### What is expected
From the data that follows, report the number of lines including "right", and only that number.

Entries shown Start Marker

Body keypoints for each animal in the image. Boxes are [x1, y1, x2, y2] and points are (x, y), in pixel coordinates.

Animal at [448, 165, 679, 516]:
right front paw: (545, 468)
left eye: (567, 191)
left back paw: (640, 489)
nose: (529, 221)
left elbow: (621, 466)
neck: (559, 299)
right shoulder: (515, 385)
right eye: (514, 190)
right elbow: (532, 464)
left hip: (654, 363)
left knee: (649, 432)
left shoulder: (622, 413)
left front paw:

Entries shown End Marker

### Problem solution
4